-------- DATA EXTRACT
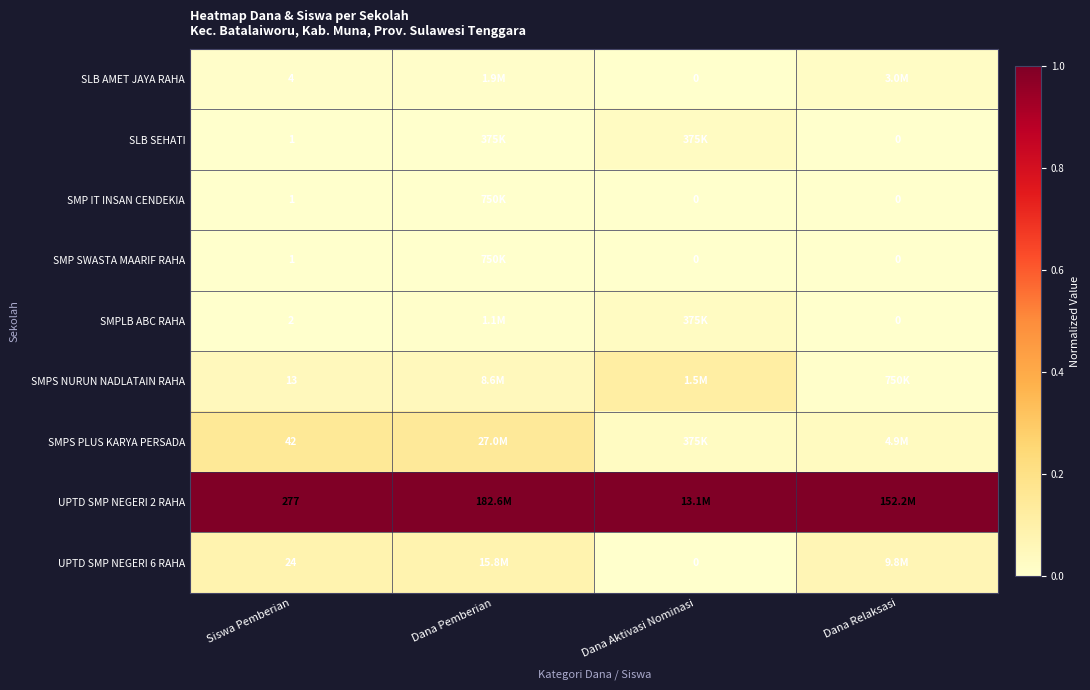

Which category has the lowest value across all series?

Dana Aktivasi Nominasi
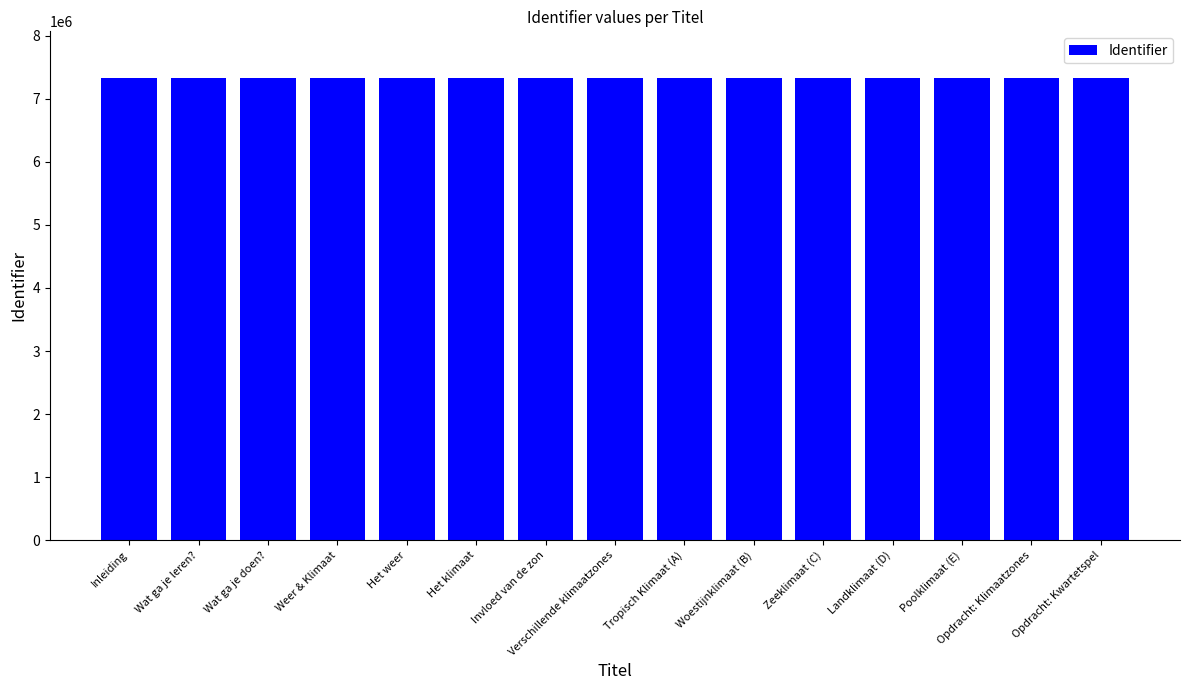

What is the average value?

7338745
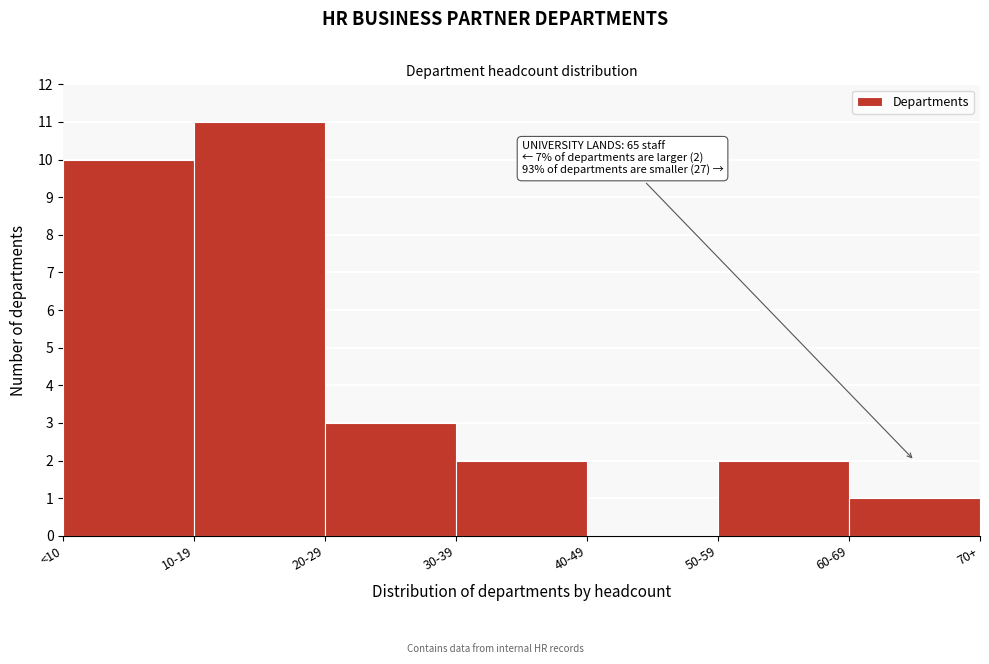

Reading left to right, extract all data points from this chart.

<10=10	10-19=11	20-29=3	30-39=2	40-49=0	50-59=2	60-69=1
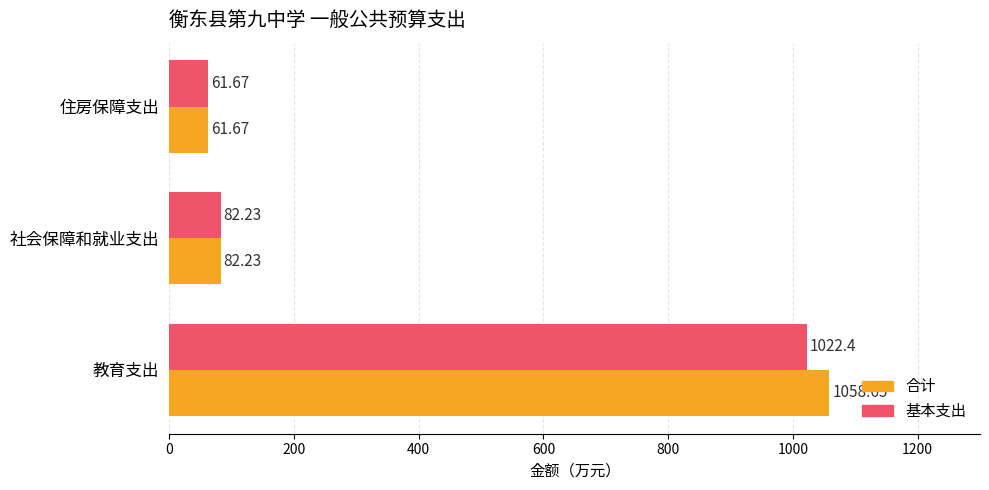

How many data points in 基本支出 are less than 82?

1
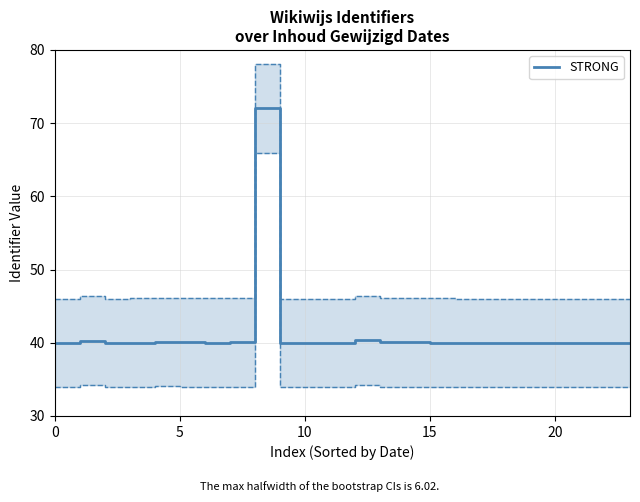

What is the difference between the second highest and second lowest values?

0.3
----------------
YOUR TASK:
Rewrite every row above, replacing "data points" with "values" and keeping all other text unchanged. Omit the pictures from your answer.

WRITTEN SOLUTION:
Which category has the lowest value across all series?

Dana Aktivasi Nominasi

What is the average value?

7338745

Reading left to right, extract all values from this chart.

<10=10	10-19=11	20-29=3	30-39=2	40-49=0	50-59=2	60-69=1

How many values in 基本支出 are less than 82?

1

What is the difference between the second highest and second lowest values?

0.3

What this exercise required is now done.